After we washed up, we went upstairs because he had some computer questions for me. First off, computers and my father do not get along. It's like he emits some sort of anti-energy that just makes electronics do bad things to good people. I'm not sure exactly what it is, but I've fixed his computer many, many times over the years, from DOS 5.0 on up. I think the worst stretch was probably Windows Me. That OS was such a steaming pile of crap I finally told him that unless he let me upgrade him to XP, I wasn't going to work on it anymore.
Anyway, that's all in the past. Now he has a newer Dell, a flatscreen monitor, and a CPU that more than meets his needs. There hasn't been much in the way of computer support lately other than a question here and there about getting pictures in and out of the thing. He has three grand-kids now and they keep him pretty busy taking pictures. So I sat down and flipped the power on and waited for his machine to boot while he went and changed his clothes.
Here's where the story gets interesting. There was a folded piece of paper on the desk, and I picked it up. It had two things written on it, and they were:
My father had finally found my blog. I'm not sure exactly why I feared this, but I wanted to immediately kill the person who told him about it. I wasn't sure if he had already read it, or if he was just planning to check it out and hadn't gotten around to it yet. When and if he did, the next domino that would fall is that he would find out I wrote a book. You're probably wondering why I never told him I had written a book, or that I write a blog. I'll get to that in a bit, if you're still reading by then. (I have no idea where I'm going with this post, just so you know.)

********************

Tasks and exercises –
- a) List every computer operating system that the blog post names.
- b) In the blog post, how many grandkids does the father have now?
- c) Reproduce the part of the blog post that opens with the words "Anyway, that's all" and closes with "changed his clothes.".
The items further down play no part in this.

********************

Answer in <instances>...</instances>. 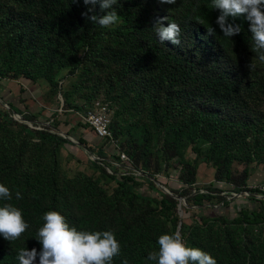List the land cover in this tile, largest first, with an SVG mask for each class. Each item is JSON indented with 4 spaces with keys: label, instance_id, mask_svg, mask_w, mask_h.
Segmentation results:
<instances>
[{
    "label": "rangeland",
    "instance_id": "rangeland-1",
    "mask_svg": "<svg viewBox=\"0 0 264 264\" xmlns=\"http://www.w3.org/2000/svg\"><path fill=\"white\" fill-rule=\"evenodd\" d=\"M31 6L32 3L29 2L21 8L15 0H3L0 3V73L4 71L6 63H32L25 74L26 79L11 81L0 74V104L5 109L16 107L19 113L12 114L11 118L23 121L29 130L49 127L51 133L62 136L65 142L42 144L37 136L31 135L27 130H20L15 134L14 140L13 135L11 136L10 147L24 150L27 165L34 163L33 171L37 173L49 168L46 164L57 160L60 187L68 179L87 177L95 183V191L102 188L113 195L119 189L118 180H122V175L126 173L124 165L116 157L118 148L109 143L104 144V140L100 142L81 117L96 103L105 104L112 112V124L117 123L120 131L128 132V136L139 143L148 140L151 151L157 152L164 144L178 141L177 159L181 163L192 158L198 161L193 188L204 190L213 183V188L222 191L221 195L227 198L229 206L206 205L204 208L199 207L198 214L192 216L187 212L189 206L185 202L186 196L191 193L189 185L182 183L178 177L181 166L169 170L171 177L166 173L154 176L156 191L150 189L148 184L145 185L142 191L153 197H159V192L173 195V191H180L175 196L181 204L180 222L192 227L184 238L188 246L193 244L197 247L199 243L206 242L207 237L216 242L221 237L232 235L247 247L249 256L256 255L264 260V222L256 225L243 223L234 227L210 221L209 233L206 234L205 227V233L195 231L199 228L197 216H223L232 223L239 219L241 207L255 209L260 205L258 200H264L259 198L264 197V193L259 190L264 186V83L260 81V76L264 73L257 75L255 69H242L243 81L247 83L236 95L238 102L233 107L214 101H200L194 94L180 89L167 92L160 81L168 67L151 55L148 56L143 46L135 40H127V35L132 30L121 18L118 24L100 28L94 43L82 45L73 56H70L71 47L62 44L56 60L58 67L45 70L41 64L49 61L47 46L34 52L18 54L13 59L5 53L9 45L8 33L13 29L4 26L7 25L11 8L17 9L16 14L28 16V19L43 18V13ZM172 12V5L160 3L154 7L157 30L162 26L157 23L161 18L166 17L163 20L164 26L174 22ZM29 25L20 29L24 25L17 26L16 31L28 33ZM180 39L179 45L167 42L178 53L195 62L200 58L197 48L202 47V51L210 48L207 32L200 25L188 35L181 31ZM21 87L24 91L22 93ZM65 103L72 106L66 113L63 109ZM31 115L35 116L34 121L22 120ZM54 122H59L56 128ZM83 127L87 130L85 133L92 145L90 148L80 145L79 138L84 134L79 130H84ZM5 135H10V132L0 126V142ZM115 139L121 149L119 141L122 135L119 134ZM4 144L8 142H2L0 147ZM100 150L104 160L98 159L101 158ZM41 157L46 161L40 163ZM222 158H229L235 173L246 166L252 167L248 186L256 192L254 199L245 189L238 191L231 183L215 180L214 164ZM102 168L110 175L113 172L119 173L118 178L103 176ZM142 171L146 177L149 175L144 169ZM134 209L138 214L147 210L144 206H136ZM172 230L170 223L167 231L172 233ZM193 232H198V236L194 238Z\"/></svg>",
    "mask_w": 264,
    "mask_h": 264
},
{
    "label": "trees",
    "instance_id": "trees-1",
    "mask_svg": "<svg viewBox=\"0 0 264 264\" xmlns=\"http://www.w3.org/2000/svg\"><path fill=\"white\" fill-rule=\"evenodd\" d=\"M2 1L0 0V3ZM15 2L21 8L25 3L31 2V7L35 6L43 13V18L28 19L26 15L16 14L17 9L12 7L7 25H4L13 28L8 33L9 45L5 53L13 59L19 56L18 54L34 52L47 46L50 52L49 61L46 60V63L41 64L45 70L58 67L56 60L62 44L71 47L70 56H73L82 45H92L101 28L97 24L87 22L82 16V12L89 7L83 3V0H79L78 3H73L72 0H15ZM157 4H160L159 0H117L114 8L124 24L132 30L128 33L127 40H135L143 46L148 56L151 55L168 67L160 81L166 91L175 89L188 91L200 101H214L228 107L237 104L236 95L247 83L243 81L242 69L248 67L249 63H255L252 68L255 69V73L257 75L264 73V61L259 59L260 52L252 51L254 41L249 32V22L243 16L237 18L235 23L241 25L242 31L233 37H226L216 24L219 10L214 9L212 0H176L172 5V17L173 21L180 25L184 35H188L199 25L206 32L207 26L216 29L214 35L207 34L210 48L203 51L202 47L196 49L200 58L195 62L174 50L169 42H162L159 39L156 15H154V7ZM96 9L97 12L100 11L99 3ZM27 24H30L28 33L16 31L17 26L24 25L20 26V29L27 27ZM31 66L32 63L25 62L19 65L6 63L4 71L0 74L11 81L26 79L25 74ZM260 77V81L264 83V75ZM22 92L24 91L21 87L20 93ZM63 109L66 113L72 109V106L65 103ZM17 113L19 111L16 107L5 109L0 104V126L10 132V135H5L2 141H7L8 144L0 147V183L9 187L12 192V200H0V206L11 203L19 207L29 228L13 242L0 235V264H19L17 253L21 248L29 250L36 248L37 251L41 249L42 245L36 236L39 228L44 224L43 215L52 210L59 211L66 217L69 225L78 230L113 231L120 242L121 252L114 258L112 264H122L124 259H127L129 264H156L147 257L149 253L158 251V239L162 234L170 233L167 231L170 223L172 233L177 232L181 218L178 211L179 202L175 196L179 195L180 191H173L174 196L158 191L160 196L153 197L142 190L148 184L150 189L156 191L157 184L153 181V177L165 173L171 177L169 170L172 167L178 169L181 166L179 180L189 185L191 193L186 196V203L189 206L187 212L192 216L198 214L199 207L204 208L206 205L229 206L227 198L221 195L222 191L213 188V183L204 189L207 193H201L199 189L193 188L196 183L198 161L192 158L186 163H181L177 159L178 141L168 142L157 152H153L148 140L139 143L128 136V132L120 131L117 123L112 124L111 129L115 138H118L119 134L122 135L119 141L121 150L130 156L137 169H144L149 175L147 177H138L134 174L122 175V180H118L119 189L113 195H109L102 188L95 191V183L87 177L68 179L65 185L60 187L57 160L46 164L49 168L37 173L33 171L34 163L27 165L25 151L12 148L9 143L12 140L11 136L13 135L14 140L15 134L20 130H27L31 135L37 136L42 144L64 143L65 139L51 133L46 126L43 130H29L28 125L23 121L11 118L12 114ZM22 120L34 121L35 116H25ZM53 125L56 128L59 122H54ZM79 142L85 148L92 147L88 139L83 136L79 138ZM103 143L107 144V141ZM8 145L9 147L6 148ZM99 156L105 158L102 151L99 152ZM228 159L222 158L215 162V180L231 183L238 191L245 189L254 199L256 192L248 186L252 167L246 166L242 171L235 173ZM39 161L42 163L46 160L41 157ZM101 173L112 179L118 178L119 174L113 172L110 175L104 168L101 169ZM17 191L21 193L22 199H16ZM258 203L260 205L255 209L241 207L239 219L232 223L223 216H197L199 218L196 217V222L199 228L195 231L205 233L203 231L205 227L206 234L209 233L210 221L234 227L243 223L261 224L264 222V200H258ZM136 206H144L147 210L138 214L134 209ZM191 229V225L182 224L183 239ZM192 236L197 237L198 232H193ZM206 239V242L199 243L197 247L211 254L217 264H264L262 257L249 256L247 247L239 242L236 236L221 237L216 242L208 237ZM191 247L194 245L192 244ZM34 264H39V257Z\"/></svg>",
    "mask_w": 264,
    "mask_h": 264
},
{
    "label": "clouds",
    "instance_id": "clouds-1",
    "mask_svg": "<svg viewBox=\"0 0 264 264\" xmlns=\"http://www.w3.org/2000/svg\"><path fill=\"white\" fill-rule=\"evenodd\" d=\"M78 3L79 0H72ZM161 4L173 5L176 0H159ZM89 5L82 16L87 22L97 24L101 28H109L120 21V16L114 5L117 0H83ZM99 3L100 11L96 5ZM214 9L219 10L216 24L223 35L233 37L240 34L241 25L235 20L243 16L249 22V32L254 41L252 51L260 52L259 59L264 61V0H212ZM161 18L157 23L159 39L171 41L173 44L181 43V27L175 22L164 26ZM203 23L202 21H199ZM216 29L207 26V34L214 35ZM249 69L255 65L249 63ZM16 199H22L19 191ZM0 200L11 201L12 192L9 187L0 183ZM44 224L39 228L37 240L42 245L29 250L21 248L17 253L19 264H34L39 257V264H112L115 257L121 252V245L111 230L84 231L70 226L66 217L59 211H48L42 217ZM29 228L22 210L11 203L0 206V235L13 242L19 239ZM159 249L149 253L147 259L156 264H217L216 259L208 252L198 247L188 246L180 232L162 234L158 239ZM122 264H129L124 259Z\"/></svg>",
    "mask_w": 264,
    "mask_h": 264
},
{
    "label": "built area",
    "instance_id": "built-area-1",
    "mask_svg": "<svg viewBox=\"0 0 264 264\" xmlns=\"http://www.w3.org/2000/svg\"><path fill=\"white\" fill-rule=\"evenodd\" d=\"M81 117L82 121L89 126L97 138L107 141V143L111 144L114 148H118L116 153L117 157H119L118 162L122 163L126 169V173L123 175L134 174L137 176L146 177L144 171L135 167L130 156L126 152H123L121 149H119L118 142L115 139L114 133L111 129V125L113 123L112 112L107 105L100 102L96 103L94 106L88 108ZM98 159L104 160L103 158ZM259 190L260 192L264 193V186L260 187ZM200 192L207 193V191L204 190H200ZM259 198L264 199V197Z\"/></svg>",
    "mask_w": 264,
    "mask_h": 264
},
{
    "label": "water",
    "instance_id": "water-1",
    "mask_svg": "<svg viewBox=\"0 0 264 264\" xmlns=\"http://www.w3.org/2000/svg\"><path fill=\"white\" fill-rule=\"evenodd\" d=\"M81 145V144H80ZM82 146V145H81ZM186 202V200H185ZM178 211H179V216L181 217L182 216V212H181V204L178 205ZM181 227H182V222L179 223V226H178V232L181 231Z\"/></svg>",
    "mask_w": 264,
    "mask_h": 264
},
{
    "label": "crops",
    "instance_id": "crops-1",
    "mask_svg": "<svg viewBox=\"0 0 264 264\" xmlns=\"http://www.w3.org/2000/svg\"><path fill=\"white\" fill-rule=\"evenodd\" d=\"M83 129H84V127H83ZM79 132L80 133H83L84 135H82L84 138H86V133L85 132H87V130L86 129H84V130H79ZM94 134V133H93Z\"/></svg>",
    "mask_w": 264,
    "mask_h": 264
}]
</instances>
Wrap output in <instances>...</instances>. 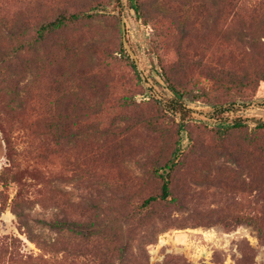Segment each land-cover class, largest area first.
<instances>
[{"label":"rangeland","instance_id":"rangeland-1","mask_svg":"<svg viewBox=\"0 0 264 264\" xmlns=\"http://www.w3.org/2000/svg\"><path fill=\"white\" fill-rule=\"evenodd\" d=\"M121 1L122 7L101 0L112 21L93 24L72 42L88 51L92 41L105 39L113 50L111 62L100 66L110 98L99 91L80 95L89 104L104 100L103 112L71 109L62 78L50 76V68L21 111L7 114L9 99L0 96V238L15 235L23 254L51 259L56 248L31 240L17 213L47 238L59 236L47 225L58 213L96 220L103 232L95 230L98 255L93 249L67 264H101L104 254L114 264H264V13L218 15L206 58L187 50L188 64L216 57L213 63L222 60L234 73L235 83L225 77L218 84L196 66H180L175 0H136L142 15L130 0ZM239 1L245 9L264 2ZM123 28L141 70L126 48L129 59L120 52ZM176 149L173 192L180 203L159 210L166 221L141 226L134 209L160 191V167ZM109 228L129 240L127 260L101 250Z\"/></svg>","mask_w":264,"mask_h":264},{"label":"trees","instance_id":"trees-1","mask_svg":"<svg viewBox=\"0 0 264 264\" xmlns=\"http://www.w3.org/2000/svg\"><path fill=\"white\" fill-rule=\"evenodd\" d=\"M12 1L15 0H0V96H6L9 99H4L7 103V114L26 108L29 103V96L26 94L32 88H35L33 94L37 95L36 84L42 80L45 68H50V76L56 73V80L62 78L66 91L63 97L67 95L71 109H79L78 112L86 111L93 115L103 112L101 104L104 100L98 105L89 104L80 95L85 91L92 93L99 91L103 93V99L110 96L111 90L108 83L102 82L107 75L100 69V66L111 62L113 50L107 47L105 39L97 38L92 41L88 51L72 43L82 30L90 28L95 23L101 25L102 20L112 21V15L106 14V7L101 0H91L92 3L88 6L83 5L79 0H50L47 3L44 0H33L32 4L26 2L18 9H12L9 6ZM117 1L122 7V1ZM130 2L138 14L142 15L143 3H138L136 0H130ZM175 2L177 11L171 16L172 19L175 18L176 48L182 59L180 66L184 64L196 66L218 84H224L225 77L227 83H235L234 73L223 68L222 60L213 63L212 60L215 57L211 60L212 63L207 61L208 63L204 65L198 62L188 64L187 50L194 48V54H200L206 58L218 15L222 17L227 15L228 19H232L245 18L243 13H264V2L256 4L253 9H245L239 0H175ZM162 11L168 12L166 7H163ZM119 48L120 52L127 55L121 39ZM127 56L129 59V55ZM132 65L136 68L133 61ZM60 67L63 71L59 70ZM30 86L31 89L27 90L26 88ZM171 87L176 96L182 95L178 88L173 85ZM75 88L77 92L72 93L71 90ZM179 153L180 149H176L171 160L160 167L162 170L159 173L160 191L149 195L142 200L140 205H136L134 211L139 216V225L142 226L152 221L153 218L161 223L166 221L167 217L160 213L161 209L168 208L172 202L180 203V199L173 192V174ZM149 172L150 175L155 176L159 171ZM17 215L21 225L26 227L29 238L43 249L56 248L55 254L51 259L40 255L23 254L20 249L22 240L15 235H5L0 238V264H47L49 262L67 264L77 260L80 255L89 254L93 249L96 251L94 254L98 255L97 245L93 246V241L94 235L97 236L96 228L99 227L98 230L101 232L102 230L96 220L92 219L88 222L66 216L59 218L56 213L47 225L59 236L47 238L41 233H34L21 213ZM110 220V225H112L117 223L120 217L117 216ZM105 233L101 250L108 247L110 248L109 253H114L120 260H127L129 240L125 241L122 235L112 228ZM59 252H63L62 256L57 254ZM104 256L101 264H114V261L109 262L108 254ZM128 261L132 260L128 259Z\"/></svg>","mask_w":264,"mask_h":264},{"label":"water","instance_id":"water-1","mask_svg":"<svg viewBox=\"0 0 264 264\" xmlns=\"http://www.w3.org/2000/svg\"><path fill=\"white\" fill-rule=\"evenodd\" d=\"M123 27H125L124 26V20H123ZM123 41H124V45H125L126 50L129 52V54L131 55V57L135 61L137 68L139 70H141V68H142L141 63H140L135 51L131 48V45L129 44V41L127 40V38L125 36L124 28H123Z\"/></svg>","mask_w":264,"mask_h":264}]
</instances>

********************

Solution set –
- a) DOS 5.0, Windows Me, XP

- b) Three.

- c)
Anyway, that's all in the past. Now he has a newer Dell, a flatscreen monitor, and a CPU that more than meets his needs. There hasn't been much in the way of computer support lately other than a question here and there about getting pictures in and out of the thing. He has three grand-kids now and they keep him pretty busy taking pictures. So I sat down and flipped the power on and waited for his machine to boot while he went and changed his clothes.